Each record must be returned exactly, apart from the pictures, which stay out.

EXTRACTED ENTRIES

◆ ◆ ◆ ◆ ◆

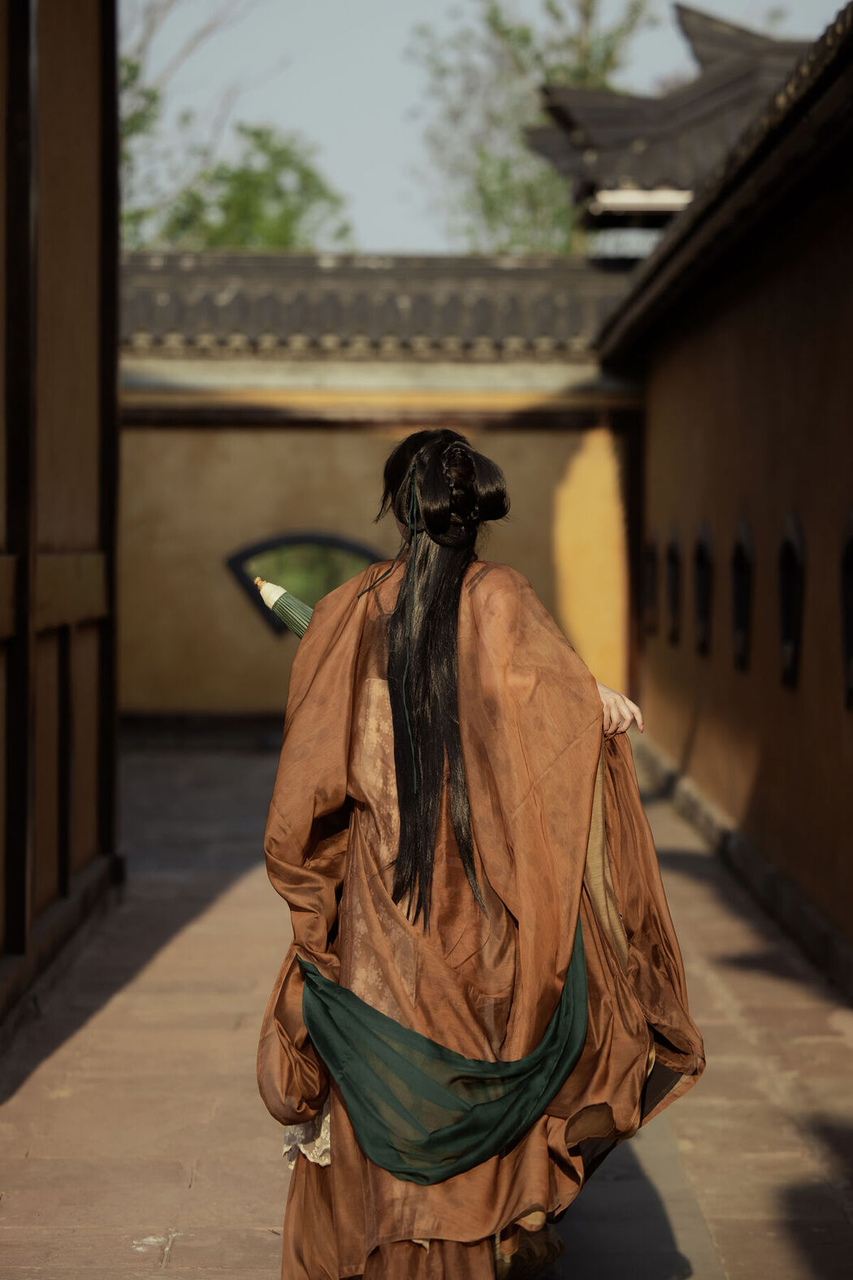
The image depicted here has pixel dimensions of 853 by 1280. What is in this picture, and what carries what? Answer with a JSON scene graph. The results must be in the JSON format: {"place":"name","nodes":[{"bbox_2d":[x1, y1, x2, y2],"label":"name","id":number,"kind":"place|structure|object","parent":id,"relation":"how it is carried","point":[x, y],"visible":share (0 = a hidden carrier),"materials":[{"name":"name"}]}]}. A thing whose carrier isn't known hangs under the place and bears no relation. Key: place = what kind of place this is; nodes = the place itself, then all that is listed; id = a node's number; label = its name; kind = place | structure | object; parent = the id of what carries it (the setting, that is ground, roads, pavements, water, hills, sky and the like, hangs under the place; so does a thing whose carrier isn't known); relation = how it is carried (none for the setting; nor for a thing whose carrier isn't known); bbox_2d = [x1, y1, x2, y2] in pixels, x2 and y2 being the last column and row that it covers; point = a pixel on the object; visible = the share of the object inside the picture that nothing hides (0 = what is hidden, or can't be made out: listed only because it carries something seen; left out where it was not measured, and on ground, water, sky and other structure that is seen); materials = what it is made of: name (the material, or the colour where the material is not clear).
{"place":"outdoors","nodes":[
{"label":"outdoors","id":0,"kind":"place"},
{"bbox_2d":[0,0,124,1031],"label":"wall","id":1,"kind":"structure","parent":0,"point":[73,126],"materials":[{"name":"brown wood"}]},
{"bbox_2d":[114,251,648,732],"label":"back wall","id":2,"kind":"structure","parent":0,"point":[322,459],"materials":[{"name":"yellow paint"}]},
{"bbox_2d":[223,532,381,636],"label":"arched window","id":3,"kind":"structure","parent":2,"relation":"in","point":[235,561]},
{"bbox_2d":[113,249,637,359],"label":"tiled roof","id":4,"kind":"structure","parent":2,"relation":"attached to","point":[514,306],"materials":[{"name":"grey tile"}]},
{"bbox_2d":[0,737,852,1279],"label":"stone pavement","id":5,"kind":"structure","parent":0,"point":[222,1178],"materials":[{"name":"stone"}]},
{"bbox_2d":[254,424,708,1279],"label":"woman","id":6,"kind":"object","parent":5,"relation":"on","point":[399,609],"visible":0.92},
{"bbox_2d":[251,575,312,638],"label":"umbrella","id":7,"kind":"object","parent":6,"relation":"in","point":[284,595],"visible":0.4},
{"bbox_2d":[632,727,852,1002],"label":"stone curb","id":8,"kind":"structure","parent":5,"relation":"on","point":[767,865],"materials":[{"name":"grey stone"}]},
{"bbox_2d":[119,0,852,250],"label":"sky","id":9,"kind":"structure","parent":0,"point":[389,181],"materials":[{"name":"blue"}]},
{"bbox_2d":[521,1,809,235],"label":"roof","id":10,"kind":"structure","parent":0,"point":[578,126],"materials":[{"name":"grey tile"}]},
{"bbox_2d":[595,13,852,993],"label":"right wall","id":11,"kind":"structure","parent":0,"point":[826,697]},
{"bbox_2d":[643,537,659,633],"label":"window","id":12,"kind":"structure","parent":11,"relation":"in","point":[653,561],"materials":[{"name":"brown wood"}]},
{"bbox_2d":[665,527,683,644],"label":"window","id":13,"kind":"structure","parent":11,"relation":"in","point":[675,570],"materials":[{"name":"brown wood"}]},
{"bbox_2d":[693,519,714,658],"label":"window","id":14,"kind":"structure","parent":11,"relation":"in","point":[702,544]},
{"bbox_2d":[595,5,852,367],"label":"tiled roof","id":15,"kind":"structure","parent":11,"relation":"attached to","point":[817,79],"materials":[{"name":"grey tile"}]},
{"bbox_2d":[731,518,754,671],"label":"window","id":16,"kind":"structure","parent":11,"relation":"in","point":[742,617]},
{"bbox_2d":[777,512,806,688],"label":"window","id":17,"kind":"structure","parent":11,"relation":"in","point":[789,649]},
{"bbox_2d":[840,510,852,709],"label":"window","id":18,"kind":"structure","parent":11,"relation":"in","point":[852,544],"materials":[{"name":"black"}]},
{"label":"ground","id":19,"kind":"structure","parent":0},
{"bbox_2d":[117,0,355,252],"label":"tree","id":20,"kind":"object","parent":19,"relation":"on","point":[237,181],"visible":0.44,"materials":[{"name":"green plant"}]},
{"bbox_2d":[409,0,655,255],"label":"tree","id":21,"kind":"object","parent":19,"relation":"on","point":[496,23],"visible":0.49,"materials":[{"name":"green plant"}]}
]}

◆ ◆ ◆ ◆ ◆

ANSWER BELOW
The image depicted here has pixel dimensions of 853 by 1280. What is in this picture, and what carries what? Answer with a JSON scene graph. The results must be in the JSON format: {"place":"name","nodes":[{"bbox_2d":[x1, y1, x2, y2],"label":"name","id":number,"kind":"place|structure|object","parent":id,"relation":"how it is carried","point":[x, y],"visible":share (0 = a hidden carrier),"materials":[{"name":"name"}]}]}. A thing whose carrier isn't known hangs under the place and bears no relation. Key: place = what kind of place this is; nodes = the place itself, then all that is listed; id = a node's number; label = its name; kind = place | structure | object; parent = the id of what carries it (the setting, that is ground, roads, pavements, water, hills, sky and the like, hangs under the place; so does a thing whose carrier isn't known); relation = how it is carried (none for the setting; nor for a thing whose carrier isn't known); bbox_2d = [x1, y1, x2, y2] in pixels, x2 and y2 being the last column and row that it covers; point = a pixel on the object; visible = the share of the object inside the picture that nothing hides (0 = what is hidden, or can't be made out: listed only because it carries something seen; left out where it was not measured, and on ground, water, sky and other structure that is seen); materials = what it is made of: name (the material, or the colour where the material is not clear).
{"place":"outdoors","nodes":[
{"label":"outdoors","id":0,"kind":"place"},
{"bbox_2d":[0,0,124,1031],"label":"wall","id":1,"kind":"structure","parent":0,"point":[73,126],"materials":[{"name":"brown wood"}]},
{"bbox_2d":[114,251,648,732],"label":"back wall","id":2,"kind":"structure","parent":0,"point":[322,459],"materials":[{"name":"yellow paint"}]},
{"bbox_2d":[223,532,381,636],"label":"arched window","id":3,"kind":"structure","parent":2,"relation":"in","point":[235,561]},
{"bbox_2d":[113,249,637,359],"label":"tiled roof","id":4,"kind":"structure","parent":2,"relation":"attached to","point":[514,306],"materials":[{"name":"grey tile"}]},
{"bbox_2d":[0,737,852,1279],"label":"stone pavement","id":5,"kind":"structure","parent":0,"point":[222,1178],"materials":[{"name":"stone"}]},
{"bbox_2d":[254,424,708,1279],"label":"woman","id":6,"kind":"object","parent":5,"relation":"on","point":[399,609],"visible":0.92},
{"bbox_2d":[251,575,312,638],"label":"umbrella","id":7,"kind":"object","parent":6,"relation":"in","point":[284,595],"visible":0.4},
{"bbox_2d":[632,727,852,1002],"label":"stone curb","id":8,"kind":"structure","parent":5,"relation":"on","point":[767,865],"materials":[{"name":"grey stone"}]},
{"bbox_2d":[119,0,852,250],"label":"sky","id":9,"kind":"structure","parent":0,"point":[389,181],"materials":[{"name":"blue"}]},
{"bbox_2d":[521,1,809,235],"label":"roof","id":10,"kind":"structure","parent":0,"point":[578,126],"materials":[{"name":"grey tile"}]},
{"bbox_2d":[595,13,852,993],"label":"right wall","id":11,"kind":"structure","parent":0,"point":[826,697]},
{"bbox_2d":[643,537,659,633],"label":"window","id":12,"kind":"structure","parent":11,"relation":"in","point":[653,561],"materials":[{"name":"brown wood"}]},
{"bbox_2d":[665,527,683,644],"label":"window","id":13,"kind":"structure","parent":11,"relation":"in","point":[675,570],"materials":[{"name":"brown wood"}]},
{"bbox_2d":[693,519,714,658],"label":"window","id":14,"kind":"structure","parent":11,"relation":"in","point":[702,544]},
{"bbox_2d":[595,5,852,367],"label":"tiled roof","id":15,"kind":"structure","parent":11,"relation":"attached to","point":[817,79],"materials":[{"name":"grey tile"}]},
{"bbox_2d":[731,518,754,671],"label":"window","id":16,"kind":"structure","parent":11,"relation":"in","point":[742,617]},
{"bbox_2d":[777,512,806,688],"label":"window","id":17,"kind":"structure","parent":11,"relation":"in","point":[789,649]},
{"bbox_2d":[840,510,852,709],"label":"window","id":18,"kind":"structure","parent":11,"relation":"in","point":[852,544],"materials":[{"name":"black"}]},
{"label":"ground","id":19,"kind":"structure","parent":0},
{"bbox_2d":[117,0,355,252],"label":"tree","id":20,"kind":"object","parent":19,"relation":"on","point":[237,181],"visible":0.44,"materials":[{"name":"green plant"}]},
{"bbox_2d":[409,0,655,255],"label":"tree","id":21,"kind":"object","parent":19,"relation":"on","point":[496,23],"visible":0.49,"materials":[{"name":"green plant"}]}
]}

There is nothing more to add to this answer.